(Saved data entries)
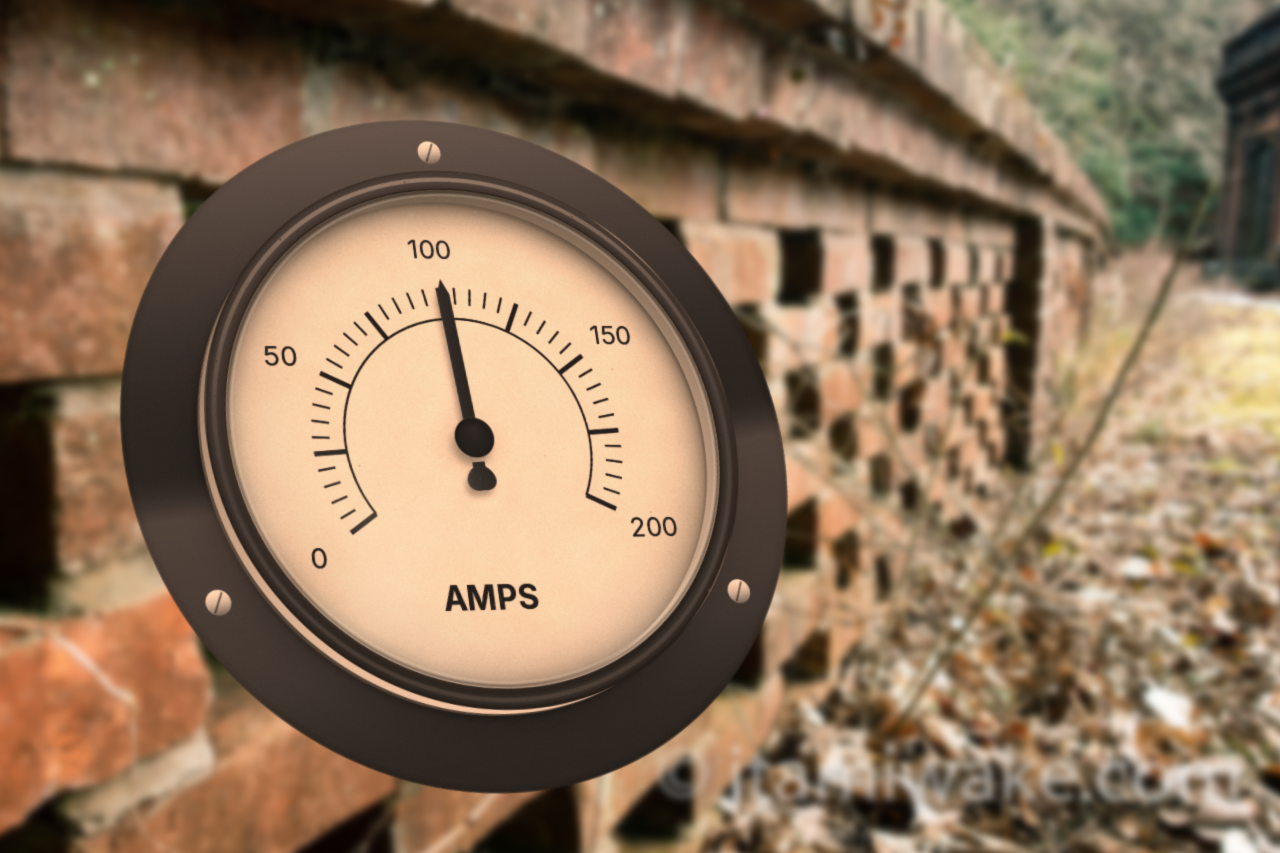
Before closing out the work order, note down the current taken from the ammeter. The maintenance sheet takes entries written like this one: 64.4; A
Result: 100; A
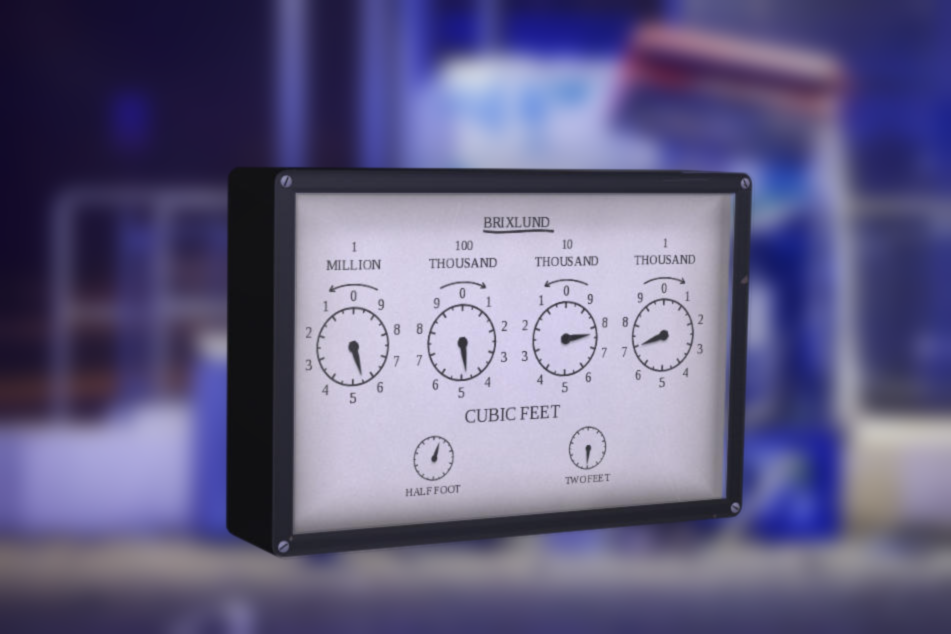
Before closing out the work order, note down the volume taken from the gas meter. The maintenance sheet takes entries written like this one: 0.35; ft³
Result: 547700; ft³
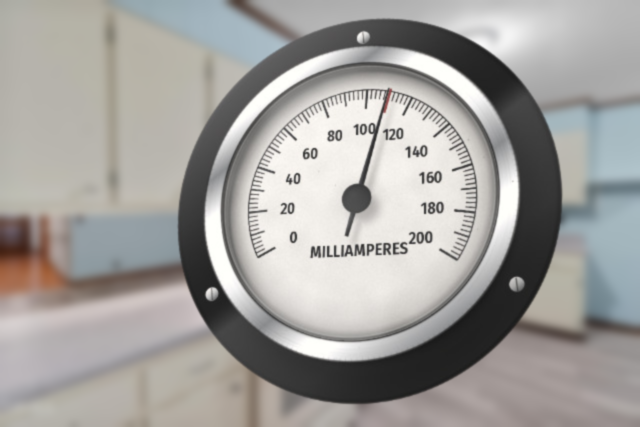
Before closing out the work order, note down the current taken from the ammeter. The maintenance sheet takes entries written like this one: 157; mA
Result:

EXERCISE DETAILS:
Please locate each row containing the string "work" and copy those rows out in full. Matching is case-sensitive.

FINISHED TASK:
Before closing out the work order, note down the current taken from the ammeter. The maintenance sheet takes entries written like this one: 64.4; A
Before closing out the work order, note down the volume taken from the gas meter. The maintenance sheet takes entries written like this one: 0.35; ft³
Before closing out the work order, note down the current taken from the ammeter. The maintenance sheet takes entries written like this one: 157; mA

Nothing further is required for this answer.